Background: Perioperative and critically ill patients are often exposed to iron (in the form of parenteral-iron administration or blood transfusion) and inflammatory stimuli, but the effects of iron loading on the inflammatory response are unclear. Recent data suggest that mitochondrial reactive oxygen species have an important role in the innate immune response and that increased mitochondrial reactive oxygen species production is a result of dysfunctional mitochondria. We tested the hypothesis that increased intracellular iron potentiates lipopolysaccharide-induced inflammation by increasing mitochondrial reactive oxygen species levels.

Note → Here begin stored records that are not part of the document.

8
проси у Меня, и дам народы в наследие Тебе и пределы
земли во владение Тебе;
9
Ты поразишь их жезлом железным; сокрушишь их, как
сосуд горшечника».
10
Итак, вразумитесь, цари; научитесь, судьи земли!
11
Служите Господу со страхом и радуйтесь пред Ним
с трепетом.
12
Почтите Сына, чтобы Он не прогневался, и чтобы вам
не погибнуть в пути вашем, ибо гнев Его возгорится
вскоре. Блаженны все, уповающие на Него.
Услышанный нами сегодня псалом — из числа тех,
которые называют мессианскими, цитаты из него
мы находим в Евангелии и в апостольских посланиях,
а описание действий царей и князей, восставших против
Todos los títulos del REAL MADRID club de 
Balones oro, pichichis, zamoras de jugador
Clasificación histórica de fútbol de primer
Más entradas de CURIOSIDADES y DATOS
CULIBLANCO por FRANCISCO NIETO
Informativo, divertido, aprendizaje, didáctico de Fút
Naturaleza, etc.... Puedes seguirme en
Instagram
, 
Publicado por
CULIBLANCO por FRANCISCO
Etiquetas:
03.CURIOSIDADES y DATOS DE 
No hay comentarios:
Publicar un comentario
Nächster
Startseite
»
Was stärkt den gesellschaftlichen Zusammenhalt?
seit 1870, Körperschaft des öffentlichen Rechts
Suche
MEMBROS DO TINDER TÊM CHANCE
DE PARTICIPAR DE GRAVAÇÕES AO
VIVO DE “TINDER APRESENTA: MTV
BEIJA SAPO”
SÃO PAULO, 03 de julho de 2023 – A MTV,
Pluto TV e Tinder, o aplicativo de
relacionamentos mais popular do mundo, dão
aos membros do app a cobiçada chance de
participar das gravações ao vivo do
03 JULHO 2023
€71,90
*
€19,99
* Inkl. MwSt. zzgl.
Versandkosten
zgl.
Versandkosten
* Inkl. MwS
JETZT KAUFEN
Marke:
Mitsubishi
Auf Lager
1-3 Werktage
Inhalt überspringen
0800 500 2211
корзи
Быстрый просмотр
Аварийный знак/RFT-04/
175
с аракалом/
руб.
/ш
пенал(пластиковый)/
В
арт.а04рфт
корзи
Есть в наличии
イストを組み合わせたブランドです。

Methods: Murine macrophage cells were incubated with iron and then stimulated with lipopolysaccharide. C57BL/6 wild-type mice were intraperitoneally injected with iron and then with lipopolysaccharide. Markers of inflammation and mitochondrial superoxide production were examined. Mitochondrial homeostasis (the balance between mitochondrial biogenesis and destruction) was assessed, as were mitochondrial mass and the proportion of nonfunctional to total mitochondria.

Results: Iron loading of mice and cells potentiated the inflammatory response to lipopolysaccharide. Iron loading increased mitochondrial superoxide production. Treatment with MitoTEMPO, a mitochondria-specific antioxidant, blunted the proinflammatory effects of iron loading. Iron loading increased mitochondrial mass in cells treated with lipopolysaccharide and increased the proportion of nonfunctional mitochondria. Iron loading also altered mitochondrial homeostasis to favor increased production of mitochondria.

Conclusions: Acute iron loading potentiates the inflammatory response to lipopolysaccharide, at least in part by disrupting mitochondrial homeostasis and increasing the production of mitochondrial superoxide. Improved understanding of iron homeostasis in the context of acute inflammation may yield innovative therapeutic approaches in perioperative and critically ill patients.